The black share of enrollment in the nation's undergraduate law, medical and graduate schools has begun to drop after almost a decade of dramatic increase, according to two studies released yesterday.

While the actual number of blacks attending colleges and universities continues to rise, their share of total enrollment in the nation's largest undergraduate universities has dropped from 8.4 per cent in 1972 to 7.3 per cent last fall.

The percentage drop has been even more pronounced in some professional schools which have dramatically in recent years.

Blacks and other minorities, for example, made up 9 per cent of the class entering the nation's medical schools this fall, down from 10 per cent in the fall of 1974. This is despite numerous special admissions programs that made it possible for 41 per cent of blacks and 52 per cent of Hispanies who applied for medical school to be admitted while only 37 per cent of white males were admitted.

In addition, the percentage of graduate degrees in business and management awarded to blacks dropped from 3.8 per cent in 1973 to 3.2 per cent.

These figures were included in studies released by the Carnegie Council on Policy Studies in Higher Education and the National Association of State Universities and Land Grand Colleges.

They came one week before the U.S. Supreme Court is scheduled to hear arguments on a controversial "reverse discrimination" case involving Allen Bakke a white student denied admission to the medical school at the University of California at Davis. Bakke alleges that a number of less qualified blacks, Hispanics and Asian-Americans were admitted ahead of him under a quota system.

The figures from the Carnegie council, a prestigious group in the higher education establishment, were included in a report on selective admissions. The report declared that "rece is relevant" in picking what students should be admitted to professional and graduate schools, but cautioned against using race as the only criterion.

Sounding remarkably similiar to a brief filed by the Justice Department in the Bakke case, the council said it favors racial goals, but not rigid quotas.
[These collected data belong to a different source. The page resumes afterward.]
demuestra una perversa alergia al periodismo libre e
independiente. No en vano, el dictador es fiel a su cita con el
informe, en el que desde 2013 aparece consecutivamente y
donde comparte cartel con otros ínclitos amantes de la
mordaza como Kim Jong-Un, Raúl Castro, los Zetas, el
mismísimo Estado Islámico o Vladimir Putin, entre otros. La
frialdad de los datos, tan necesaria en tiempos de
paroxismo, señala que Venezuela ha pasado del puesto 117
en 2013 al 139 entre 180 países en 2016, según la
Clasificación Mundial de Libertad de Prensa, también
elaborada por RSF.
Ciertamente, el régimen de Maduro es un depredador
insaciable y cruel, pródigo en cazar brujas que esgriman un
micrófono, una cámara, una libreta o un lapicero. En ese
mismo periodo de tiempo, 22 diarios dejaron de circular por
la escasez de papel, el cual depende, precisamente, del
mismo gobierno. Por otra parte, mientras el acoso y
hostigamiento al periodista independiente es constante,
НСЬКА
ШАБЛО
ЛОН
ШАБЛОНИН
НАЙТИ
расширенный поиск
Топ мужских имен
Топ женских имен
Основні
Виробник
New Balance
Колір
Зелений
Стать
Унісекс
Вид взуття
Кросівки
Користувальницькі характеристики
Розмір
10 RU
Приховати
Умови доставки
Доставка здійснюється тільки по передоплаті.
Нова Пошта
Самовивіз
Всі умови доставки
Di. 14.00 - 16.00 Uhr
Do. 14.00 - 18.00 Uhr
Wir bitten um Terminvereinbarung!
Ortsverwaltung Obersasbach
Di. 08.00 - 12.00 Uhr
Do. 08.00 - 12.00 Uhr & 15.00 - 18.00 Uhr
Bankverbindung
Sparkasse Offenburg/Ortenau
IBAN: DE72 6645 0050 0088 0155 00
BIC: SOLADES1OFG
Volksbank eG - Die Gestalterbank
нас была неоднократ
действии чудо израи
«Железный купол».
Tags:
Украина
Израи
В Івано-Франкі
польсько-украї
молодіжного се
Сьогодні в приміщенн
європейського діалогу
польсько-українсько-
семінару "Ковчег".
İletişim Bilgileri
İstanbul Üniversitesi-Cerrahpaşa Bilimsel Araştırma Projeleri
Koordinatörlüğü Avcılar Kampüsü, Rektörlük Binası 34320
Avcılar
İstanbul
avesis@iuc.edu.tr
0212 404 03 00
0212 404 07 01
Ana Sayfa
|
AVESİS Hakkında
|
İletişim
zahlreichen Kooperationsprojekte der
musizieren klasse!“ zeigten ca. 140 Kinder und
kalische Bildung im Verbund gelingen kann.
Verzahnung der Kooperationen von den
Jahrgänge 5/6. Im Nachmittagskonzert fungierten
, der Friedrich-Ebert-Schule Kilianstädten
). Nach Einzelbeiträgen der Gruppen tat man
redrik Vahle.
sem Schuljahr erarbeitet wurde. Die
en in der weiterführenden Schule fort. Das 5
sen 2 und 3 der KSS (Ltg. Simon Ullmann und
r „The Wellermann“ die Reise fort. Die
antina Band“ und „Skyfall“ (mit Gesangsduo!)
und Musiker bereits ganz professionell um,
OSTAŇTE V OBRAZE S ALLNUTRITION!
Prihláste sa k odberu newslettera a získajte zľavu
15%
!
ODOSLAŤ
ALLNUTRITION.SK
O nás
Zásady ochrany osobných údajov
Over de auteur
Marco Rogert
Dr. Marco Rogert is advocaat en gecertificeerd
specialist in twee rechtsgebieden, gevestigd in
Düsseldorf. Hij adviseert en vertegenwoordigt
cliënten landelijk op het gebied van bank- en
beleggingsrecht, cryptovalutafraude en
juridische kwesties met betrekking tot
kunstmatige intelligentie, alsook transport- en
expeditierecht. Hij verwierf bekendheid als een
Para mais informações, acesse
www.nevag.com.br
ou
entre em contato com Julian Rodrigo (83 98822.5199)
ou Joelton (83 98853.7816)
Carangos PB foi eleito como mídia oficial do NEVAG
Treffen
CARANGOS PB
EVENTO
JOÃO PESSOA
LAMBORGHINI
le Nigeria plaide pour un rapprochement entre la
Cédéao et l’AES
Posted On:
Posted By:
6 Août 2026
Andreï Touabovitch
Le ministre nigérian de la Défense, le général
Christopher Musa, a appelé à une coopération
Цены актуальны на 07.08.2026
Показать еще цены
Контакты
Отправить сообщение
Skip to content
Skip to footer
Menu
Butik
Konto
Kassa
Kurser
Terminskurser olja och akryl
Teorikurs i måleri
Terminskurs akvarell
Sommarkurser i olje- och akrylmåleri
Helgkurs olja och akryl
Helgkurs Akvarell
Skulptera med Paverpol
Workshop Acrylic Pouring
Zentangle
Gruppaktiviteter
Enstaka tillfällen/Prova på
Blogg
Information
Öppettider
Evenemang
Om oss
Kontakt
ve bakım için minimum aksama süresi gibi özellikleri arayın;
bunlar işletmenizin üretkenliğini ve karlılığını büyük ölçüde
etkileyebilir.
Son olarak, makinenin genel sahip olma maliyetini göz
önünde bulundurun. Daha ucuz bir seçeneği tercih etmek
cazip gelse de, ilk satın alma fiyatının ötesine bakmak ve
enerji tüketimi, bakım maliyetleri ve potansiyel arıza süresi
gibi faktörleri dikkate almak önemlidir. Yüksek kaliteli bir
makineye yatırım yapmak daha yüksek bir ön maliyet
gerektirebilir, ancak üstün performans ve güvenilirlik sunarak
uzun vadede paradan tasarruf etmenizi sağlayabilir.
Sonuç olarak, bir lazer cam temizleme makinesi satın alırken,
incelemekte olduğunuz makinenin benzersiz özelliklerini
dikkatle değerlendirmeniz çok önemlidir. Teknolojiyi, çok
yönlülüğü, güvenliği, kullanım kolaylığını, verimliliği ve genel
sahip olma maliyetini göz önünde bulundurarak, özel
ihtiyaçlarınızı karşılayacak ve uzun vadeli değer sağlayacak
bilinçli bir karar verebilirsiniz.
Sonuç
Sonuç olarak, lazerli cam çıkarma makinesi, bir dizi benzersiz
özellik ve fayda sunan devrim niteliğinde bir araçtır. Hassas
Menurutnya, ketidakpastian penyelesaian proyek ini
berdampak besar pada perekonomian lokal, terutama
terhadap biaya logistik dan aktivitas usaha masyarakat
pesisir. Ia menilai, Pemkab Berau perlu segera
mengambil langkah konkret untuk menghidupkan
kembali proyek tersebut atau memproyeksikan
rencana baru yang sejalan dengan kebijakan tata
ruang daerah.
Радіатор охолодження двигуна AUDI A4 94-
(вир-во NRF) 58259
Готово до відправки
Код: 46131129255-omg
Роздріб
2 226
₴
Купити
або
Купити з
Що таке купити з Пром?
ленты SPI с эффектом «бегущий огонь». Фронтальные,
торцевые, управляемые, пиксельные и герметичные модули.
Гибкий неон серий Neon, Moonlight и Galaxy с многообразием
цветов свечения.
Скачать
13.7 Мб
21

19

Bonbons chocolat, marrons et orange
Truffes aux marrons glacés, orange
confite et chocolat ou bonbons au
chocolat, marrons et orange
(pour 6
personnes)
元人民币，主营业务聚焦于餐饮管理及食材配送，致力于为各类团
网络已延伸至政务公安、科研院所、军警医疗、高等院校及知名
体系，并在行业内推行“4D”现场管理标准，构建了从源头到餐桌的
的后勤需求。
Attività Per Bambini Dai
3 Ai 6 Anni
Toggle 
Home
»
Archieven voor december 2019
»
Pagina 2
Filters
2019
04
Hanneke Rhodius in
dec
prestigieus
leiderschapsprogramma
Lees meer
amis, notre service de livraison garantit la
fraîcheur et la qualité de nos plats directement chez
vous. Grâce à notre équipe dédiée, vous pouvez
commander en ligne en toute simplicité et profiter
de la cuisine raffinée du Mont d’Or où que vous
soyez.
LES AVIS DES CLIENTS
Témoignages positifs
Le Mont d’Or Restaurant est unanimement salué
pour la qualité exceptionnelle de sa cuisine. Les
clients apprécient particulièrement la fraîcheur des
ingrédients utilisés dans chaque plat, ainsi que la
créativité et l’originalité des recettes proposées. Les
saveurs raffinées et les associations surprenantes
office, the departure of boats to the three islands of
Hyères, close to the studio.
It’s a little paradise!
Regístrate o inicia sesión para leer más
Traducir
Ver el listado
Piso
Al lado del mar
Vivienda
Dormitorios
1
It proposed a two-stage administrations process.

The first step would set up a pool of all applicants who have "a reasonable chance of success in completing the course work without reducing academic or professional standards."

Racial or ethnic background would be applied in the second step, but only if the student: had personally overcome some educational disadvantage; had been victim of racial discrimination; would bring a cultural experience to the class that it otherwise lacked; or planned to work in some underserved area, like a big city ghetta.

Dr. Clark Kerr, council president said black or Spanish-surnamed applicants from wealthy or culturally sophisticated families should not be given special treatment "Higher education should be looking at where people started, and how far they've come from where they started." he said.

The Carnegie report also offered the most complete picture to date of minority enrollment on campus. It said minority made up only 3 per cent of the enrollment is the nation's medical schools in 1968, but this jumped to 10 per cent in 1974, before dropping to 9 per cent the last two years.

The black share of law school enrollment similarly jumped from 4.3 per cent in the fall of 1969 to 8.2 per cent last fall. But the number of blacks entering law school has not changed significantly since 1972, and 17 per cent of blacks admitted to law school drop out, while 10 per cent of all students do.

In additional, only 2.9 per cent of the doctorates awarded in the nation went to American blacks in 1973-74, and almost two-thirds of those were doctorates in one field - education.